■ TEXT EXCERPT
Office of the Revisor of Statutes

Key: (1) language to be deleted (2) new language

  

                         Laws of Minnesota 1990 

                        CHAPTER 370-H.F.No. 951 
           An act relating to utilities; providing for the 
          establishment of pilot area development rates for 
          certain electric utility customers; providing for the 
          establishment of competitive electric utility rates 
          for certain customers subject to effective 
          competition; authorizing public utilities commission 
          to require utility to initiate rate proceeding under 
          limited circumstances; amending Minnesota Statutes 
          1988, sections 216B.045, subdivision 5; and 216B.17, 
          subdivisions 3, 6, and by adding a subdivision; 
          proposing coding for new law in Minnesota Statutes, 
          chapter 216B. 
BE IT ENACTED BY THE LEGISLATURE OF THE STATE OF MINNESOTA: 
    Section 1.  Minnesota Statutes 1988, section 216B.045, 
subdivision 5, is amended to read: 
    Subd. 5.  [COMPLAINTS.] Any customer of an intrastate 
pipeline, any person seeking to become a customer of an 
intrastate pipeline, the department, or the commission on its 
own motion, may bring a complaint regarding the rates, 
contracts, terms, conditions, and types of service provided or 
proposed to be provided through an intrastate pipeline, 
including a complaint that a service which can reasonably be 
demanded is not offered by the owner or operator of the 
intrastate pipeline.  If a complaint involves the question of 
whether or not an intrastate pipeline has capacity available, 
the commission shall after hearing make a determination of the 
available capacity but shall not impair the owner or operator of 
the intrastate pipeline contractual obligation to provide firm 
transportation service.  If a complaint concerns the use of 
available capacity by one or more customers of an intrastate 
pipeline, the commission shall after hearing determine the 
reasonable use of the available capacity by the customers.  The 
commission shall not require an owner or operator of an 
intrastate pipeline to expand its available capacity but may 
require the owner or operator to maintain a reasonable quality 
of service.  The commission may dismiss any complaint without a 
hearing if in its opinion a hearing is not in the public 
interest.  Complaints brought under this subdivision shall be 
governed by section 216B.17, subdivisions 2 to 7.

■ DIRECTIONS FOR THIS TASK
In the Minnesota statute excerpt, which provisions govern complaints brought under the amended subdivision 5?

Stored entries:
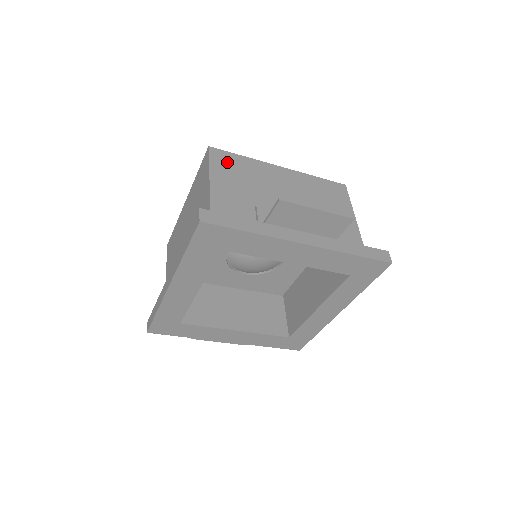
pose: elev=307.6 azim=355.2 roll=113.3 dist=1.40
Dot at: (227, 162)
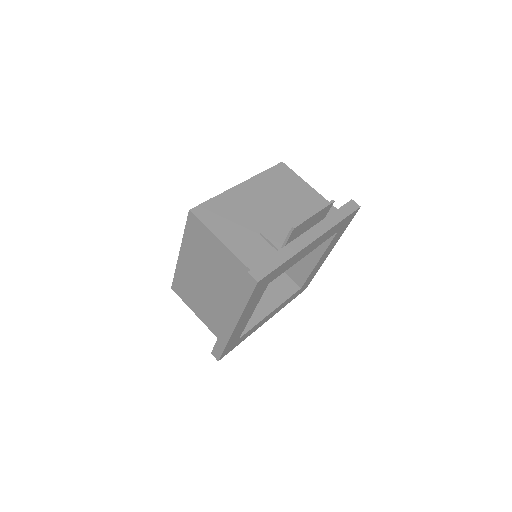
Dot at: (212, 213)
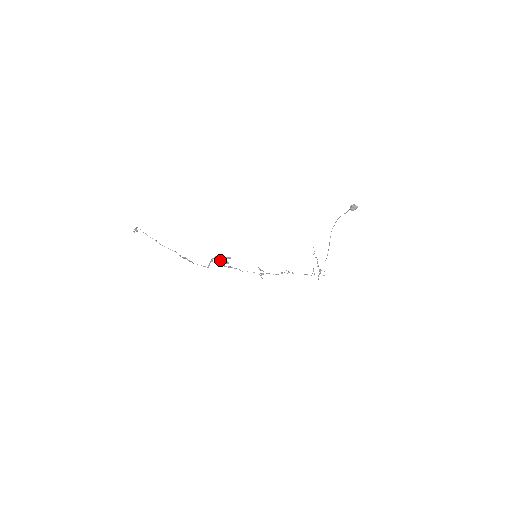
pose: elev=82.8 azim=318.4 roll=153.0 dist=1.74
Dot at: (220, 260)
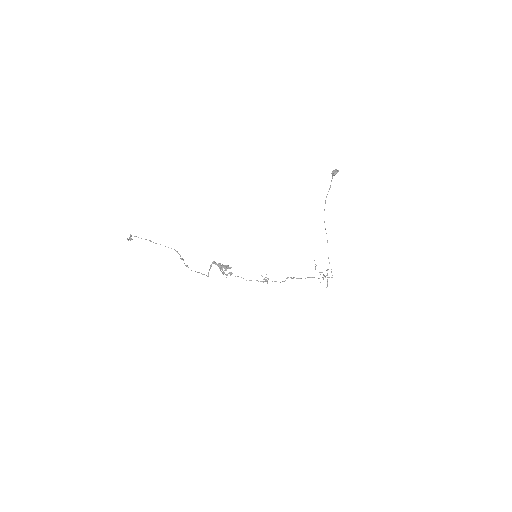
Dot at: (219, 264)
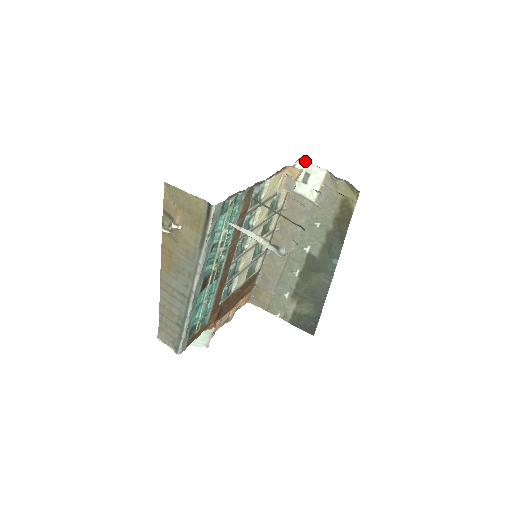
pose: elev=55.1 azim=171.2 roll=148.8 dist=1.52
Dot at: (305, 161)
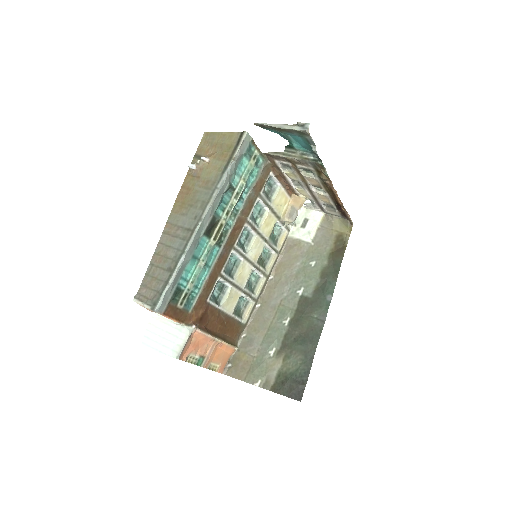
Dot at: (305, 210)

...

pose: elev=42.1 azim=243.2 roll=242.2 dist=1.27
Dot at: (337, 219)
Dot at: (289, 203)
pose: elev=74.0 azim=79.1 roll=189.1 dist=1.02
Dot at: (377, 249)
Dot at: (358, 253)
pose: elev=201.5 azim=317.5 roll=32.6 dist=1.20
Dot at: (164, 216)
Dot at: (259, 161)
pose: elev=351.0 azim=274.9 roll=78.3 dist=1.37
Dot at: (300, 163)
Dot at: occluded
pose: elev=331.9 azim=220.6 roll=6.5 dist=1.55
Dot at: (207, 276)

==

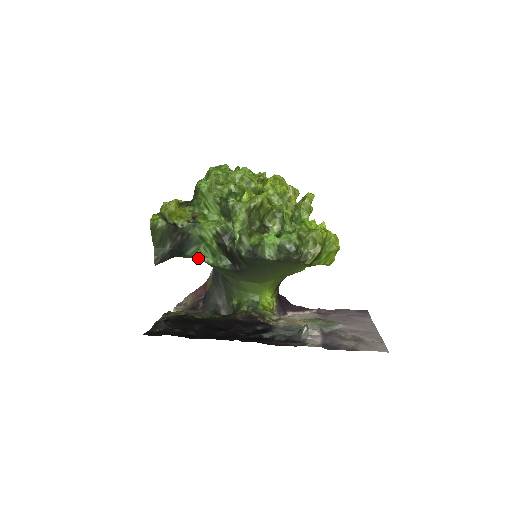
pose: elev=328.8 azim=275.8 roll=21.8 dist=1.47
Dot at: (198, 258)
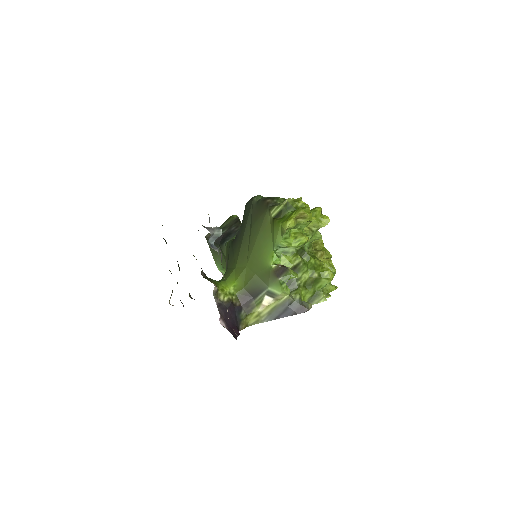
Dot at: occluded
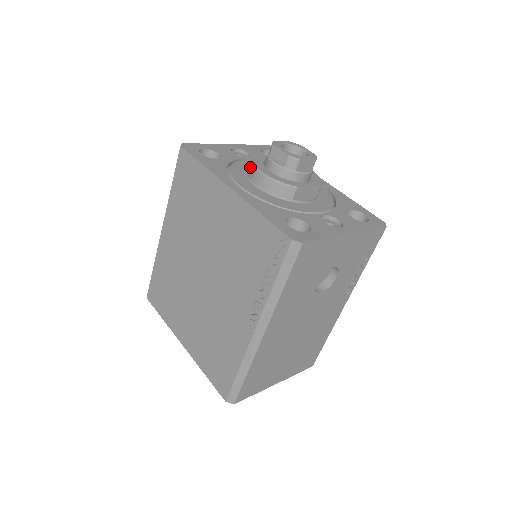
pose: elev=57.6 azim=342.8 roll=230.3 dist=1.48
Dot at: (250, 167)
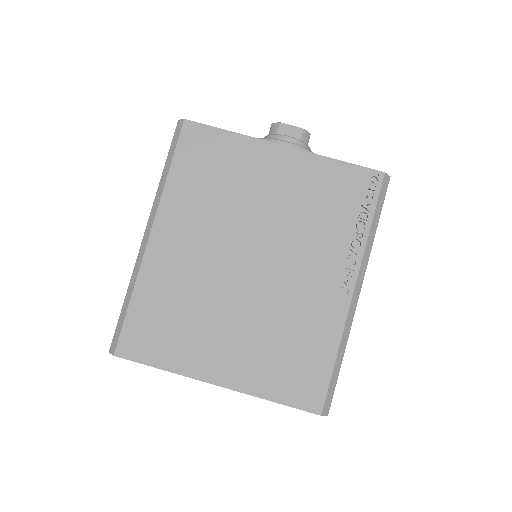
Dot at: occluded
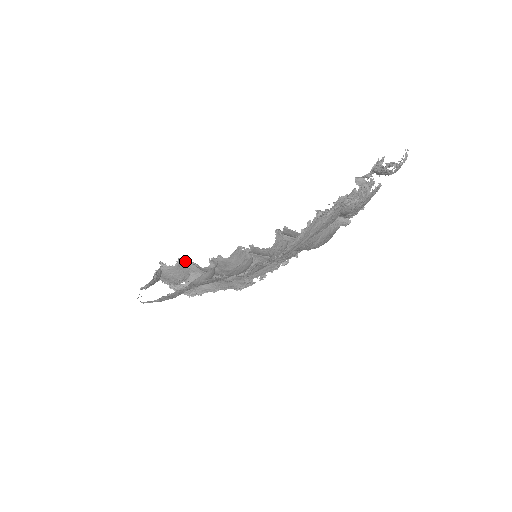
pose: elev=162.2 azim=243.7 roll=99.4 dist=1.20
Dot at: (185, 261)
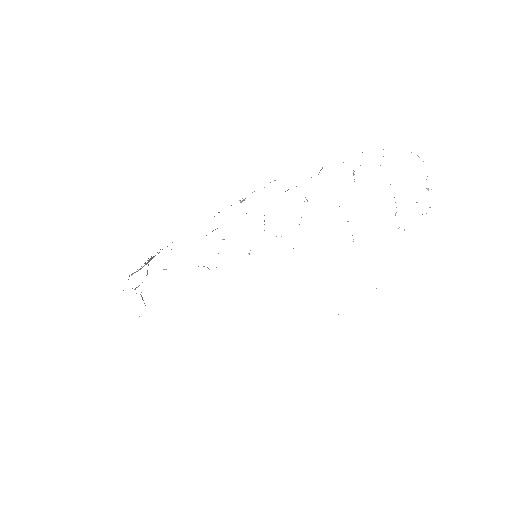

■ RESPONSE
Section 216B.17, subdivisions 2 to 7.